─── DATA ───
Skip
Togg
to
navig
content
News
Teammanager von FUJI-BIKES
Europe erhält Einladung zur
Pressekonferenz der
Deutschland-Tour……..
───
─── DATA ───
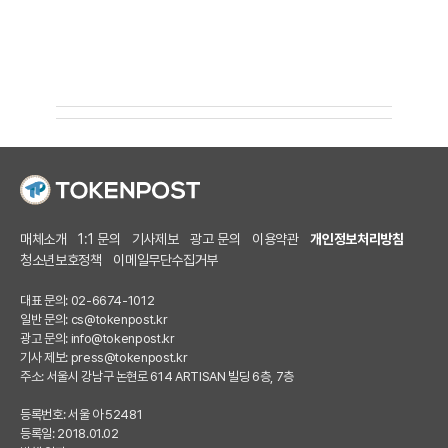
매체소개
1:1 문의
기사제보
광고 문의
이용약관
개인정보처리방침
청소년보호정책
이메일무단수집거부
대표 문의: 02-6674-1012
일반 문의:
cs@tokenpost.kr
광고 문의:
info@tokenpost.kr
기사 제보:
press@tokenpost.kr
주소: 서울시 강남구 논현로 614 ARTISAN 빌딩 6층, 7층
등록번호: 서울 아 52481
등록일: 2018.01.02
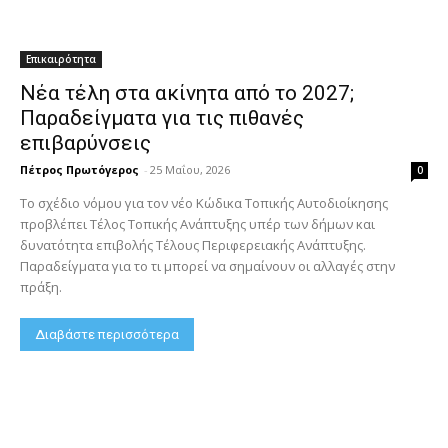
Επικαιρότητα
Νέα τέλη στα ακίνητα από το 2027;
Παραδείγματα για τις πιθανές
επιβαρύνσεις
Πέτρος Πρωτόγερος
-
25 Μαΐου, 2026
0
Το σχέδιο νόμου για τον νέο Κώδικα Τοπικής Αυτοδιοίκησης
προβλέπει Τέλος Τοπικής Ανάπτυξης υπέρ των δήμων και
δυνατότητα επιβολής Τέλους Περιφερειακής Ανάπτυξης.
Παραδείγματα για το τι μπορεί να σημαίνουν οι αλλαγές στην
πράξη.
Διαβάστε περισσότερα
───
WORK INSTRUCTION: An exact, complete copy of the lines above from the one with "25 Μαΐου, 2026" through the one with "Διαβάστε περισσότερα" is the whole answer.

RESULT FOR THIS TASK:
25 Μαΐου, 2026
0
Το σχέδιο νόμου για τον νέο Κώδικα Τοπικής Αυτοδιοίκησης
προβλέπει Τέλος Τοπικής Ανάπτυξης υπέρ των δήμων και
δυνατότητα επιβολής Τέλους Περιφερειακής Ανάπτυξης.
Παραδείγματα για το τι μπορεί να σημαίνουν οι αλλαγές στην
πράξη.
Διαβάστε περισσότερα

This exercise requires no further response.